Tefft Cellars is the first Northwest winery I’ve run across that is going to this level to avoid TCA, but it has plenty of compatriots in the wine business. In New Zealand, 27 wineries have created the New Zealand Screwcap Wine Seal Initiative, reports New York Times wine writer Frank Prial. These, like Tefft’s, are fine wines. So are a handful of Australian wineries that are putting some of their premium wines in boxes.

Understandably, Joel is concerned with image. Box wine and screwcaps conjure up images of cheap California jug wine, the kind of stuff that built E&J Gallo’s empire.

But this isn’t Night Train, Franzia or Hearty Burgundy.

Some of Joel’s neighboring wineries are glad he’s taken the plunge and are waiting to see consumer reaction. He’s seen enough and is planning to also box a white wine in 2002.

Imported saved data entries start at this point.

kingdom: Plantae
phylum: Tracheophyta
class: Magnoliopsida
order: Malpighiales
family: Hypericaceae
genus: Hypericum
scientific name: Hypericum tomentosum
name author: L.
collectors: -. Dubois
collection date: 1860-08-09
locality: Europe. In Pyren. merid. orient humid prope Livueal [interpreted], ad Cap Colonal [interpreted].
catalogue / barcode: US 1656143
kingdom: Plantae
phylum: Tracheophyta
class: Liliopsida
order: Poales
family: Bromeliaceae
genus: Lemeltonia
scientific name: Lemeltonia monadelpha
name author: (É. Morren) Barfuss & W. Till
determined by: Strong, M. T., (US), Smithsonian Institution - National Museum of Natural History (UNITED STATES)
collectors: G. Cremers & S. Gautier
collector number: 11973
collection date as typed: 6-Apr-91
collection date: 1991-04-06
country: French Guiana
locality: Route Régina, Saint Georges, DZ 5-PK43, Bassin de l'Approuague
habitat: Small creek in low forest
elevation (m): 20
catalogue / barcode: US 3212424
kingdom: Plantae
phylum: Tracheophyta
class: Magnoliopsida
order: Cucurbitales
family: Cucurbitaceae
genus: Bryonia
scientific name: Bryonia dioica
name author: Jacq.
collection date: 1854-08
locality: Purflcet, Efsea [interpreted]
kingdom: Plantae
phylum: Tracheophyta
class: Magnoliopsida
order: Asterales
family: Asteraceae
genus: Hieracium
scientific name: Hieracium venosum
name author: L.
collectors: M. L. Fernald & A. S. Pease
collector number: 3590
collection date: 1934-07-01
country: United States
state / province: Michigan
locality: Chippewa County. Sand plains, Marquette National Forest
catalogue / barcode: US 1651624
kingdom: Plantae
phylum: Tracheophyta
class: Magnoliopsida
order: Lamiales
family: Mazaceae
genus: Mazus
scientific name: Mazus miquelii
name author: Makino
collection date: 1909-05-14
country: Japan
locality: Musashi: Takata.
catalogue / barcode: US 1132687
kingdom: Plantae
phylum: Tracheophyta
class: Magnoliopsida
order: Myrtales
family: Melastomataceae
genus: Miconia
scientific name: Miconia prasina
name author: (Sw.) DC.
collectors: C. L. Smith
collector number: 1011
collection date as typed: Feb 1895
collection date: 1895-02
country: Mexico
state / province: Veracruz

“God didn’t strike me dead, so I guess I’m doing OK,” he says with a sly grin. “Just because it’s in a box doesn’t mean it’s bad. It would be fun to do a reserve cab, but I don’t know if I’d get away with that.”

I think he would, and I hope he does. Smart consumers want untainted wines. And the first step to guaranteeing that is to stop screwing around with corks.